----- INPUT MATERIAL

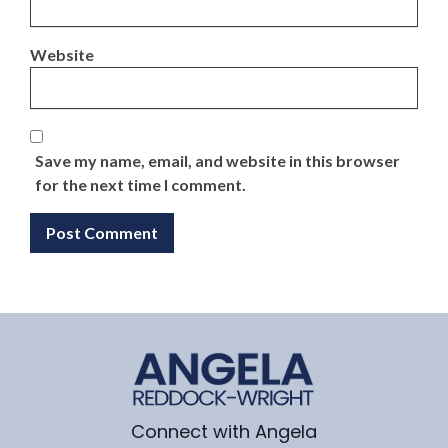
Website
Save my name, email, and website in this browser
for the next time I comment.
Connect with Angela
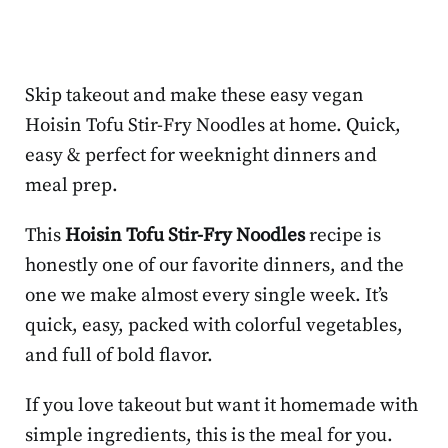
Skip takeout and make these easy vegan
Hoisin Tofu Stir-Fry Noodles at home. Quick,
easy & perfect for weeknight dinners and
meal prep.
This
Hoisin Tofu Stir-Fry Noodles
recipe is
honestly one of our favorite dinners, and the
one we make almost every single week. It’s
quick, easy, packed with colorful vegetables,
and full of bold flavor.
If you love takeout but want it homemade with
simple ingredients, this is the meal for you.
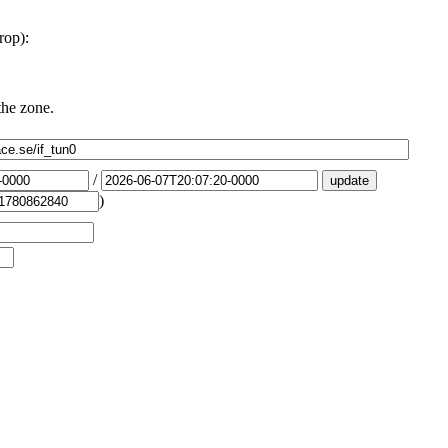
rop):
the zone.
/
)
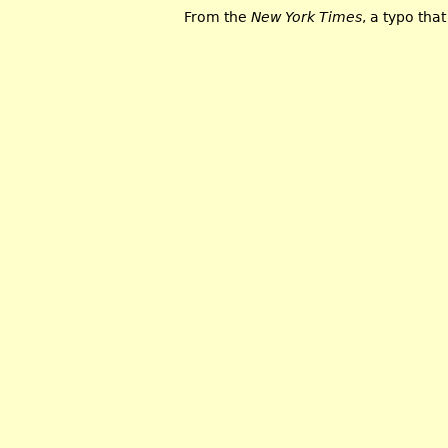
From the
New York Times
, a typo tha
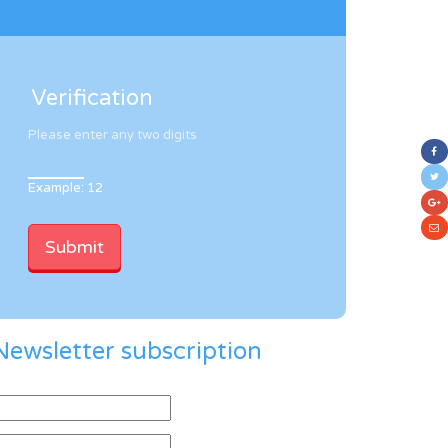
Verification
Please enter any two digits
Example: 12
Newsletter subscription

----------

- _EXERCISE OBJECTIVE_
All entries must be output unchanged, with every picture omitted.

- _COMPLETED TASK_
Website
Save my name, email, and website in this browser
for the next time I comment.
Connect with Angela
Skip takeout and make these easy vegan
Hoisin Tofu Stir-Fry Noodles at home. Quick,
easy & perfect for weeknight dinners and
meal prep.
This
Hoisin Tofu Stir-Fry Noodles
recipe is
honestly one of our favorite dinners, and the
one we make almost every single week. It’s
quick, easy, packed with colorful vegetables,
and full of bold flavor.
If you love takeout but want it homemade with
simple ingredients, this is the meal for you.
rop):
the zone.
/
)
From the
New York Times
, a typo tha
Verification
Please enter any two digits
Example: 12
Newsletter subscription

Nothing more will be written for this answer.